In addition, since the elongation of the organs is different depending on each part of the organs, a tensile measuring sensor for each region is required. Therefore, various patterns having frequency bands which can be attached to various parts and do not cause interference between the sensor parts 10, The invention also includes the invention.

In order to measure the tensile change due to the long-term exercise, the tensile change is measured for each organ part by attaching the sensor part 10 to each part, and the interference between the sensor parts 10 attached to each organ part And a plurality of patterns having a frequency band that does not cause a distortion.

Conventional techniques for measuring the change in tension of organs used a method of observing long-term motility by measuring electrical signals that cause long-term muscle movement.

In addition, a method of observing long-term motility by measuring a magnetic field caused by an electrical signal causing muscle motion was used.

After injecting the contrast agent, a method of observing the long-term motility by observing the movement of the organ by X-ray was also used.

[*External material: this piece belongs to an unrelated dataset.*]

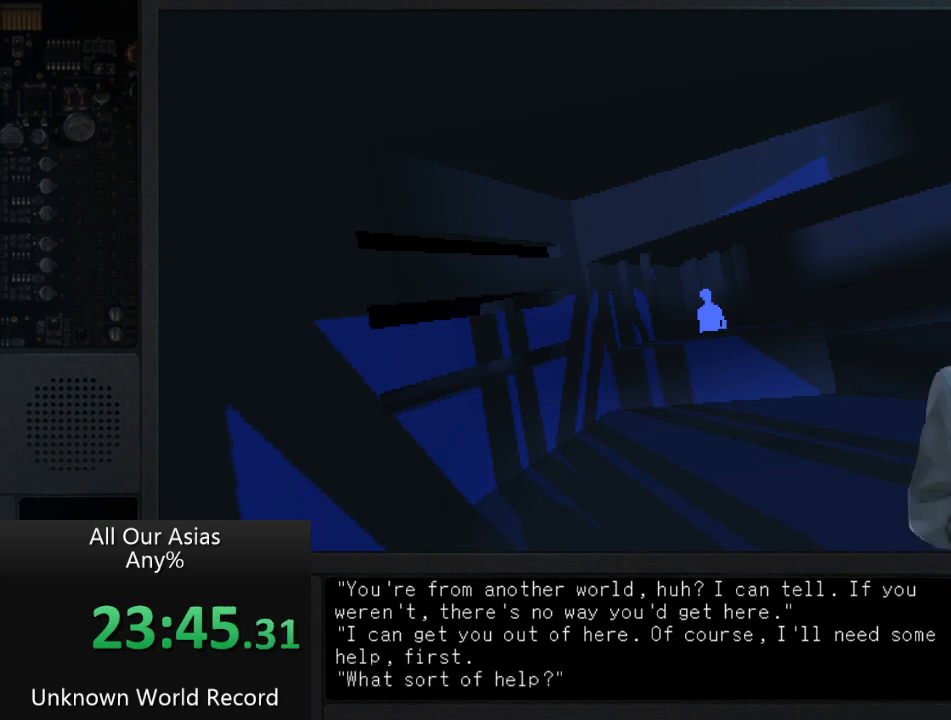
{"buttons": [], "left_stick": "center", "right_stick": "center", "events": [[83, "SQUARE", "up"], [200, "SQUARE", "down"], [300, "SQUARE", "up"], [417, "SQUARE", "down"], [483, "SQUARE", "up"]]}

However, the above-described method of measuring electrical signals can only be measured by a wire, or continuous measurement is not possible.

Also, the method of measuring the magnetic field and the method of observing the motility of organs with X-rays after injecting the contrast agent have problems in that the measurement equipment is large or the measurement cost is high.

The fully inserted wireless tensile sensor of the present invention can continuously and quantitatively monitor long term mobility by wireless.

The external transmitting / receiving unit 20 that receives the resonance frequency of the sensor unit 10 is small, has good portability and portability, and can be used at a relatively low cost as compared with the measuring apparatus of the related art, as compared with the measuring apparatus of the related art Do.

The sensor unit 10 can sense a change in the tension of the organ without an internal power source. Electromagnetic waves transmitted from the outside are transmitted to the sensor unit 10, and electricity can flow into the sensor unit 10 by the transmitted electromagnetic waves. The inductance and the capacitance of the sensor unit 10 can form a resonance frequency by using the generated electricity. The tension change of the organ can be measured without an internal power source of the sensor unit 10.

Further, by attaching the sensor unit 10 to various parts of organs, various parts of the organ can be monitored.

2 and 3 disclose various embodiments of the configuration of the sensor unit 10 of the present invention.

FIG. 2 is a configuration diagram of a sensor unit 10 in which a capacitor is implemented as a pattern, according to an embodiment of the sensor unit 10 of the present invention.

As shown in FIG. 2, the sensor unit 10 can use a biocompatible material 11 that can cover an upper surface of a previously formed pattern while having elasticity.

The biocompatible material 11 may be selected from the group consisting of polyvinyl chloride, polyethylene, polystyrene, polyamide, latex, cellulose, acrylonitrile polymer, natural rubber, silicone rubber, various silicone polymers, polypropylene, metal, polyester, polytetrafluoroethylene , Polyurethane, acrylic polymer, PHEMA, PDMS (polydimethylsiloxane), nylon, polyamino acid, PAN (polyacrylonitrile), PGA, polyethylene terephthalate, chitosan, alginic acid and high density polyethylene.

The pattern of the sensor unit 10 can be made of a material 12 having elasticity and maintaining electrical connection.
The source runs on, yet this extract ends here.